A time-series is a sequence of measurements collected from one source at different points in time and ordered chronologically.
A metric is time-series data that is used to track the performance of a system. Measurements are taken at regular intervals and new data-points are added to the series in real time.
Anomaly detection is the process of identifying outliers or unexpected patterns in time-series data.
Anomaly detection analysis is often run against a static dataset long after it has been collected. Post hoc analysis of events can shed light on why something happened after it occurred but it doesn’t much help with identifying anomalous events when they happen. Unexplained changes can impact your business negatively so the sooner you know about them the better.
Real-time anomaly detection involves running anomaly detection analysis on metric data each time a new measurement is collected. At Anomify machine learning algorithms analyse metrics in order to define a baseline of expected behaviour. New data-points that deviate from this baseline are classified as anomalies. The baseline is updated through a process of semi-supervised learning.
Semi-supervised machine learning is a method for classifying unlabeled data. It involves some human intervention to guide machine learning algorithms (supervised learning) and some self directed machine analysis (unsupervised learning).
Unsupervised learning is another machine learning method, requiring no human intervention, but is a poor fit for the anomaly detection problem space because it fails to take account of real-world context and produces more false positives.
Observability has achieved buzzword status in recent years, but behind the hype it is a mindset for monitoring software systems. The idea is to maximise the observable space within a software system so that you can ask any question about its current state.
For distributed IT systems, observability involves integrating logs, metrics, traces and profiling data into the moving parts of the software system. Then human ingenuity and developer tooling is required to ask meaningful questions of your system, perform root cause analysis and pick out the relationships between data points.
Anomaly detection can help monitoring professionals make sense of their observability data by bubbling up unexpected signals when they are debugging complex issues.
SRE is a monitoring paradigm pioneered at Google that has taken off in recent years. It involves first establishing a set of service-level metrics which can determine business value and then taking calculated risks to improve those metrics.
You have a budget for taking calculated risks. Rather than aim for 100% uptime, you aim for 99.9% which gives you 0.01% of allowed downtime. This permitted downtime is characterised as an error budget. While you have error budget remaining, you try to optimise your system to improve service level metrics and risk breaking things and burning down your error budget. Conversely when the error budget is falling, i.e the system is down, you are firefighting to restore it and to stabilise your error budget.

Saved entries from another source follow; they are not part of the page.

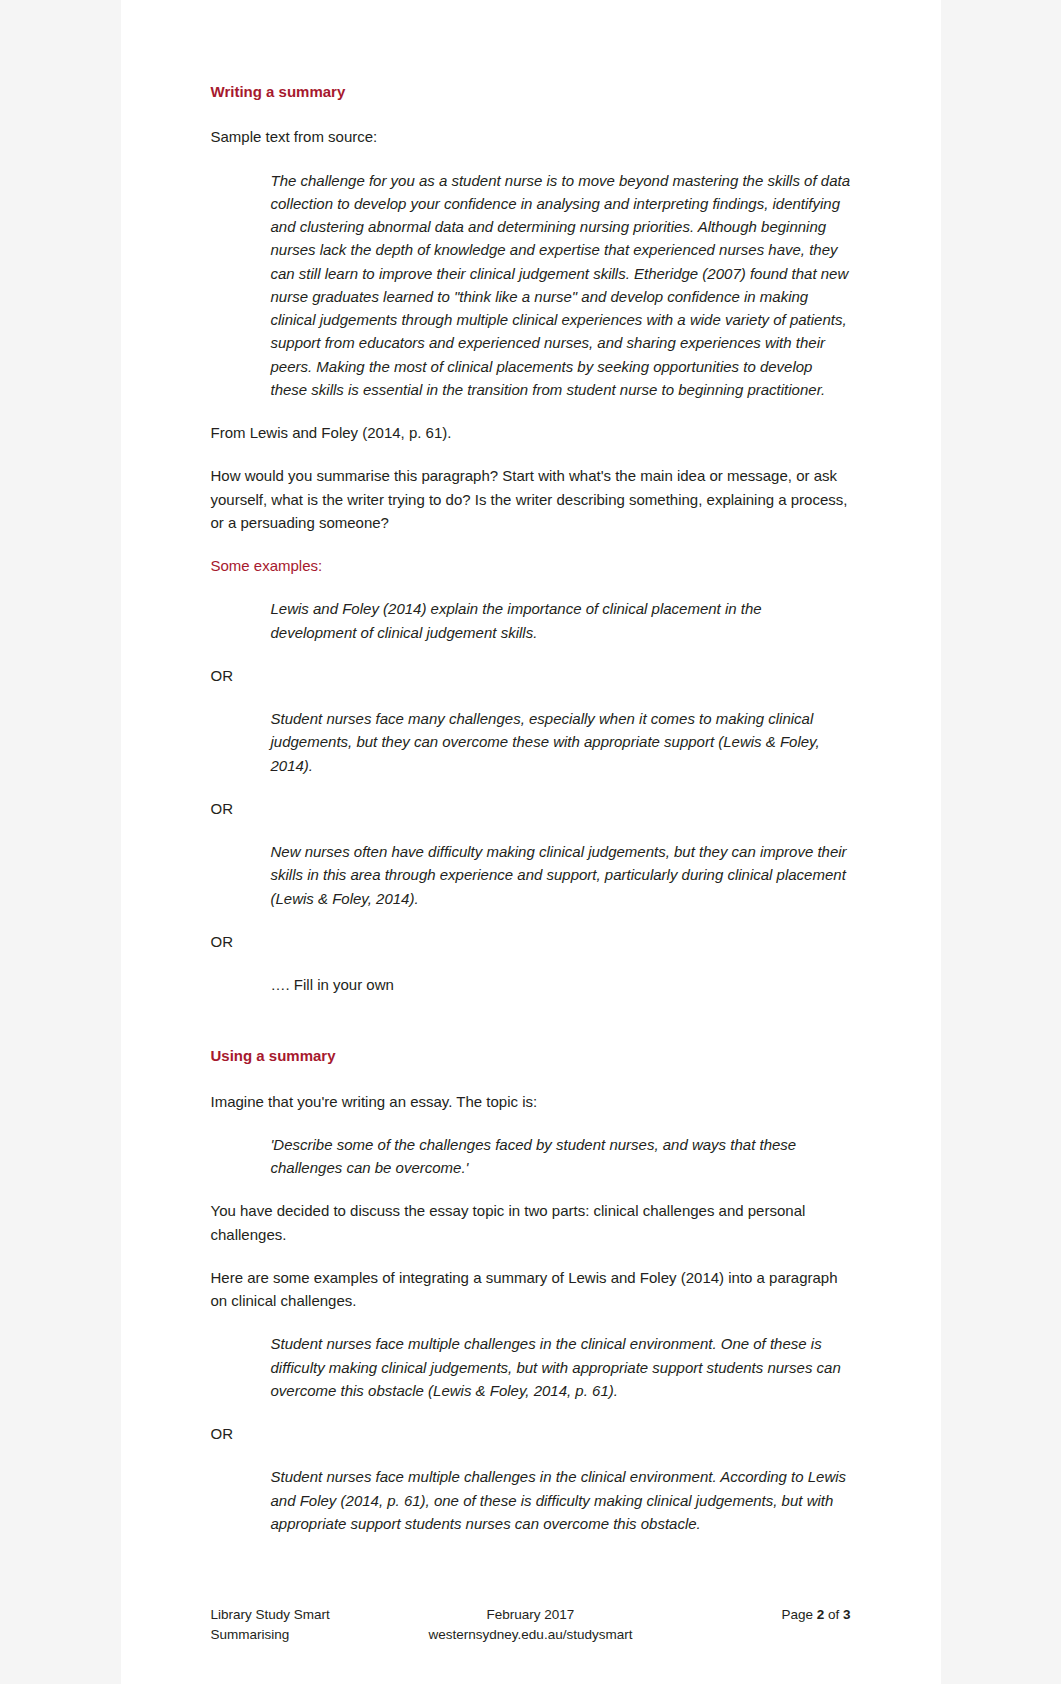Writing a summary
Sample text from source:
The challenge for you as a student nurse is to move beyond mastering the skills of data collection to develop your confidence in analysing and interpreting findings, identifying and clustering abnormal data and determining nursing priorities. Although beginning nurses lack the depth of knowledge and expertise that experienced nurses have, they can still learn to improve their clinical judgement skills. Etheridge (2007) found that new nurse graduates learned to "think like a nurse" and develop confidence in making clinical judgements through multiple clinical experiences with a wide variety of patients, support from educators and experienced nurses, and sharing experiences with their peers. Making the most of clinical placements by seeking opportunities to develop these skills is essential in the transition from student nurse to beginning practitioner.
From Lewis and Foley (2014, p. 61).
How would you summarise this paragraph? Start with what's the main idea or message, or ask yourself, what is the writer trying to do? Is the writer describing something, explaining a process, or a persuading someone?
Some examples:
Lewis and Foley (2014) explain the importance of clinical placement in the development of clinical judgement skills.
OR
Student nurses face many challenges, especially when it comes to making clinical judgements, but they can overcome these with appropriate support (Lewis & Foley, 2014).
OR
New nurses often have difficulty making clinical judgements, but they can improve their skills in this area through experience and support, particularly during clinical placement (Lewis & Foley, 2014).
OR
…. Fill in your own
Using a summary
Imagine that you're writing an essay. The topic is:
'Describe some of the challenges faced by student nurses, and ways that these challenges can be overcome.'
You have decided to discuss the essay topic in two parts: clinical challenges and personal challenges.
Here are some examples of integrating a summary of Lewis and Foley (2014) into a paragraph on clinical challenges.
Student nurses face multiple challenges in the clinical environment. One of these is difficulty making clinical judgements, but with appropriate support students nurses can overcome this obstacle (Lewis & Foley, 2014, p. 61).
OR
Student nurses face multiple challenges in the clinical environment. According to Lewis and Foley (2014, p. 61), one of these is difficulty making clinical judgements, but with appropriate support students nurses can overcome this obstacle.
Library Study Smart
Summarising
February 2017
westernsydney.edu.au/studysmart
Page 2 of 3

Anomaly detection can illuminate optimisation issues by flagging metrics that changed unexpectedly. This process helps identify unknown issues to work on because it runs across your entire metric set and not just against metrics you have alerts set against.
When you’re firefighting anomaly detection can provide a snapshot of change points in your system, giving you a birds eye view of abnormal behaviour. No need to rifle through dashboards to resolve complex issues when you’re pressed for time and multiple architecture layers are involved.
Anomify adds an additional dimension to your monitoring/observability set up. Where engineers typically define rules and thresholds alerts on specific metrics, Anomify monitors all your metrics in the background, keeping an eye on everything. There is no need for manual threshold tweaking.
Rules, thresholds and SLO (Service Level Objective) calculations do not necessarily aid in pinpointing what changed and where – in fact they exclude most metrics. Anomify monitors all metrics and identifies and records abnormal changes, giving you deep insights into your systems and applications when you need it.
Most anomaly detection platforms use unsupervised learning, which creates a disconnect between the user and the model making the anomaly assessment. Anomify’s transparent supervision provides a human explanation for the predictions it makes. The analysis can be trained to fit with your mental model of how the system should behave under normal conditions.
Artificial intelligence for IT operations is the application of machine learning models on IT operations tasks. AIOPs assists SRE and DevOps professionals by providing suggestions that remove toil, and speed up resolution of issues in any one of the following areas:
The field of AIOPs is in its infancy and tooling companies are still working out how best to serve their users. It’s important for the AI component to be seen as an aid, a helping hand in an otherwise human process. Humans are better than machines at drawing conclusions across different systems but AI is adept at ‘bubbling up’ information or context to streamline human decision making.